------ Record set ------
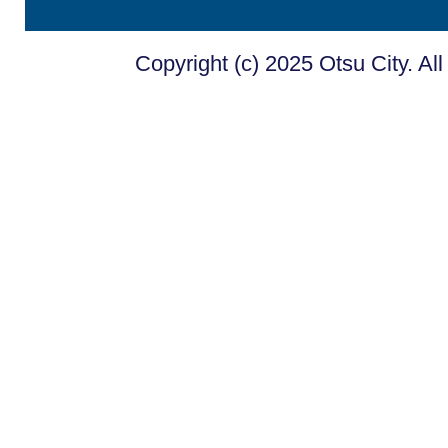
Copyright (c) 2025 Otsu City. Al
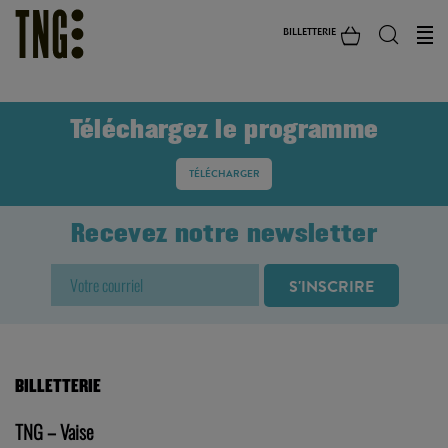
BILLETTERIE
Téléchargez le programme
TÉLÉCHARGER
Recevez notre newsletter
BILLETTERIE
TNG – Vaise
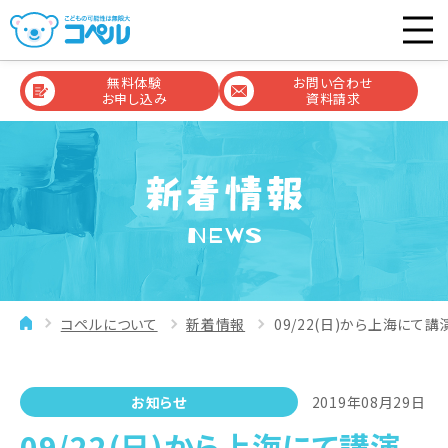
無料体験
お問い合わせ
お申し込み
資料請求
NEWS
コペルについて
新着情報
09/22(日)から上海にて講
お知らせ
2019年08月29日
09/22(日)から上海にて講演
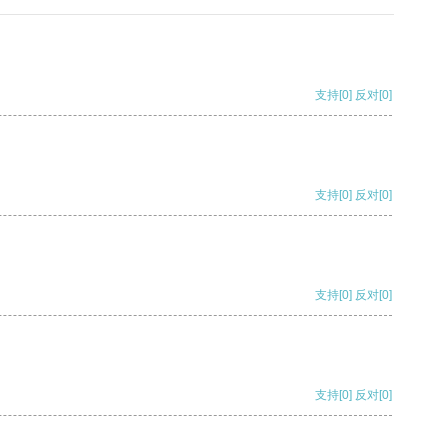
支持
[0]
反对
[0]
支持
[0]
反对
[0]
支持
[0]
反对
[0]
支持
[0]
反对
[0]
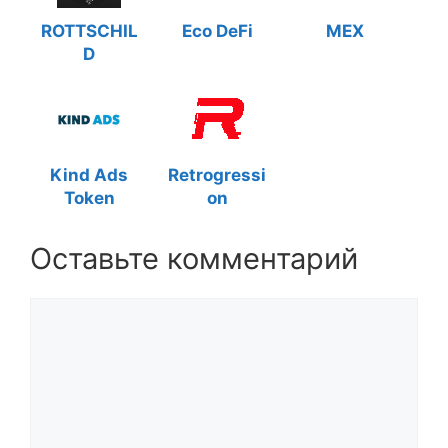
ROTTSCHIL
Eco DeFi
MEX
D
Kind Ads
Retrogressi
Token
on
Оставьте комментарий
Комментарий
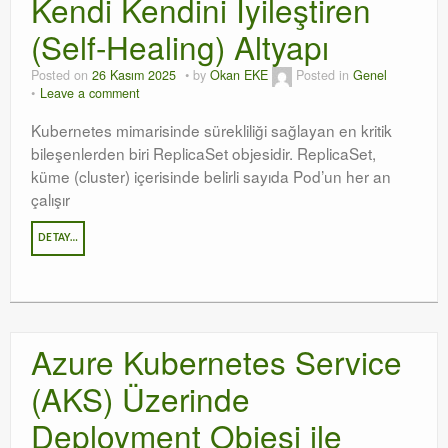
Kendi Kendini İyileştiren
(Self-Healing) Altyapı
Posted on
26 Kasım 2025
by
Okan EKE
Posted in
Genel
Leave a comment
Kubernetes mimarisinde sürekliliği sağlayan en kritik
bileşenlerden biri ReplicaSet objesidir. ReplicaSet,
küme (cluster) içerisinde belirli sayıda Pod’un her an
çalışır
DETAY…
Azure Kubernetes Service
(AKS) Üzerinde
Deployment Objesi ile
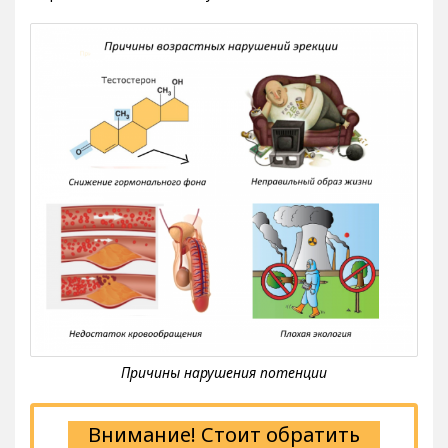
Внимание! Стоит обратить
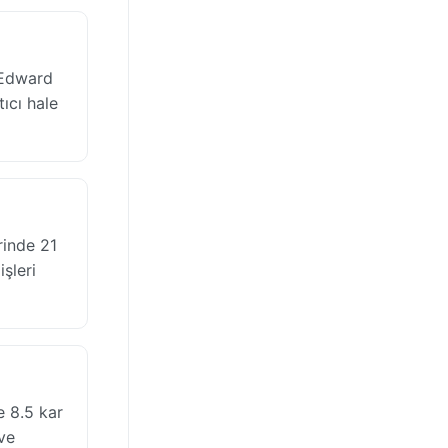
 Edward
ıcı hale
rinde 21
işleri
 8.5 kar
ve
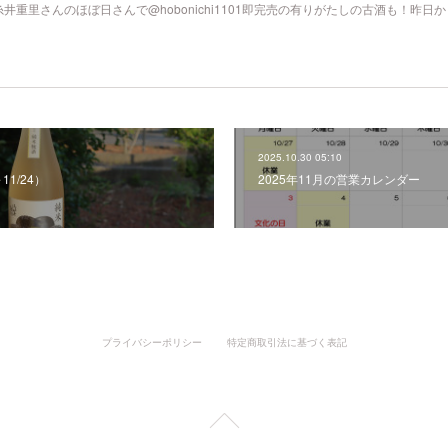
重里さんのほぼ日さんで@hobonichi1101即完売の有りがたしの古酒も！昨日
2025.10.30 05:10
11/24）
2025年11月の営業カレンダー
プライバシーポリシー
特定商取引法に基づく表記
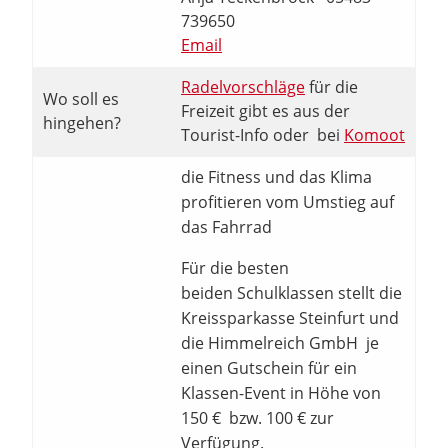
739650
Email
Radelvorschläge
für die
Wo soll es
Freizeit gibt es aus der
hingehen?
Tourist-Info oder bei
Komoot
die Fitness und das Klima
profitieren vom Umstieg auf
das Fahrrad
Für die besten
beiden Schulklassen stellt die
Kreissparkasse Steinfurt und
die Himmelreich GmbH je
einen Gutschein für ein
Klassen-Event in Höhe von
150 € bzw. 100 € zur
Verfügung.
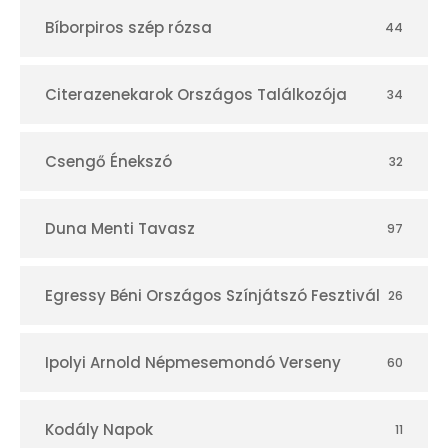
Bíborpiros szép rózsa
44
Citerazenekarok Országos Találkozója
34
Csengő Énekszó
32
Duna Menti Tavasz
97
Egressy Béni Országos Színjátszó Fesztivál
26
Ipolyi Arnold Népmesemondó Verseny
60
Kodály Napok
11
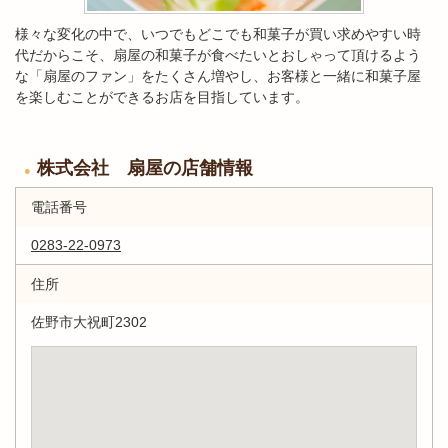
様々な変化の中で、いつでもどこでも和菓子が買い求めやすい時
代だからこそ、扇屋の和菓子が食べたいとおしゃって頂けるよう
な「扇屋のファン」をたくさん増やし、お客様と一緒に和菓子屋
を楽しむことができるお店を目指しています。
株式会社 扇屋の店舗情報
電話番号
0283-22-0973
住所
佐野市大祝町2302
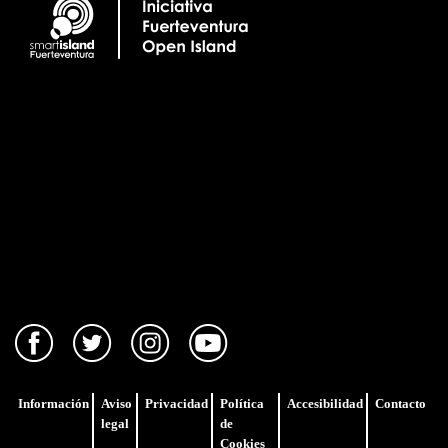
Información
Aviso
Privacidad
Política
Accesibilidad
Contacto
legal
de
Cookies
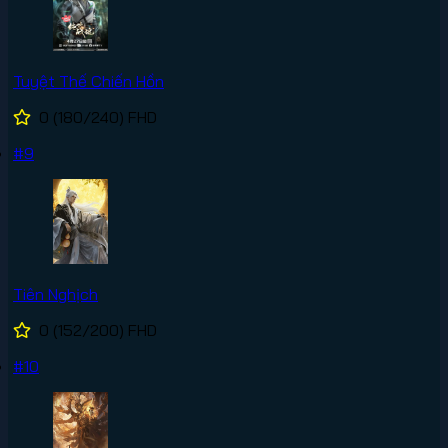
Tuyệt Thế Chiến Hồn
0
(180/240)
FHD
#9
Tiên Nghịch
0
(152/200)
FHD
#10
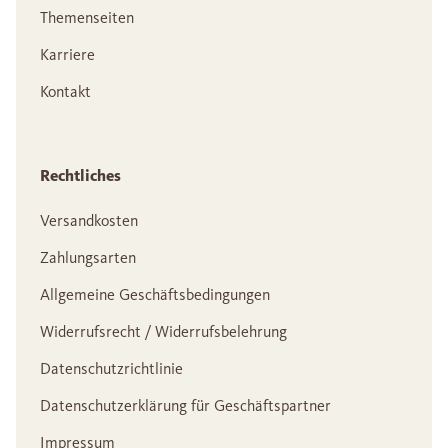
Themenseiten
Karriere
Kontakt
Rechtliches
Versandkosten
Zahlungsarten
Allgemeine Geschäftsbedingungen
Widerrufsrecht / Widerrufsbelehrung
Datenschutzrichtlinie
Datenschutzerklärung für Geschäftspartner
Impressum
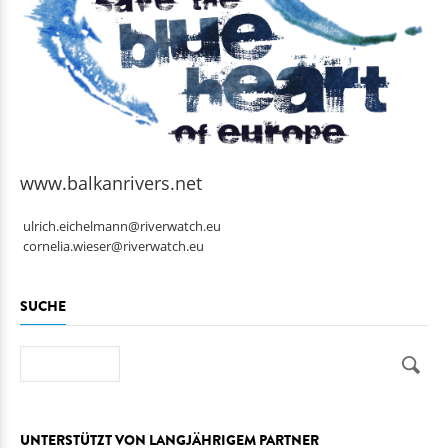
www.balkanrivers.net
ulrich.eichelmann@riverwatch.eu
cornelia.wieser@riverwatch.eu
SUCHE
Suche
UNTERSTÜTZT VON LANGJÄHRIGEM PARTNER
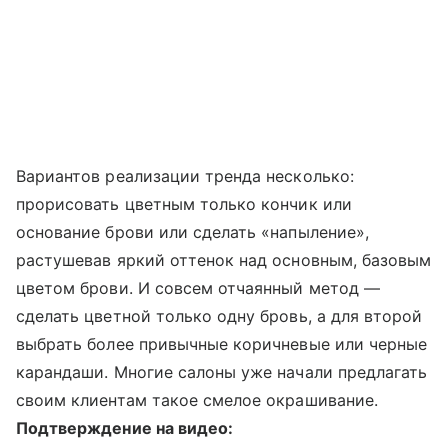
Вариантов реализации тренда несколько:
прорисовать цветным только кончик или
основание брови или сделать «напыление»,
растушевав яркий оттенок над основным, базовым
цветом брови. И совсем отчаянный метод —
сделать цветной только одну бровь, а для второй
выбрать более привычные коричневые или черные
карандаши. Многие салоны уже начали предлагать
своим клиентам такое смелое окрашивание.
Подтверждение на видео:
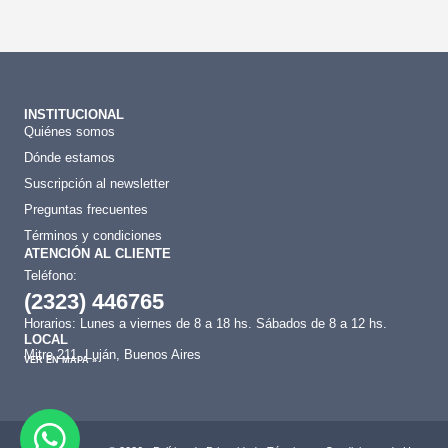
INSTITUCIONAL
Quiénes somos
Dónde estamos
Suscripción al newsletter
Preguntas frecuentes
Términos y condiciones
ATENCIÓN AL CLIENTE
Teléfono:
(2323) 446765
Horarios: Lunes a viernes de 8 a 18 hs. Sábados de 8 a 12 hs.
LOCAL
Mitre 211, Luján, Buenos Aires
VER EN MAPA »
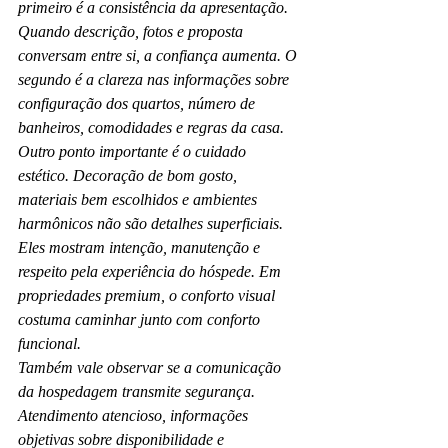
primeiro é a consistência da apresentação. 
Quando descrição, fotos e proposta 
conversam entre si, a confiança aumenta. O 
segundo é a clareza nas informações sobre 
configuração dos quartos, número de 
banheiros, comodidades e regras da casa.
Outro ponto importante é o cuidado 
estético. Decoração de bom gosto, 
materiais bem escolhidos e ambientes 
harmônicos não são detalhes superficiais. 
Eles mostram intenção, manutenção e 
respeito pela experiência do hóspede. Em 
propriedades premium, o conforto visual 
costuma caminhar junto com conforto 
funcional.
Também vale observar se a comunicação 
da hospedagem transmite segurança. 
Atendimento atencioso, informações 
objetivas sobre disponibilidade e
------
_Exercise prompt_. Go through the entries above and copy each line with "informações" in it.

_Final answer_.
segundo é a clareza nas informações sobre 
Atendimento atencioso, informações 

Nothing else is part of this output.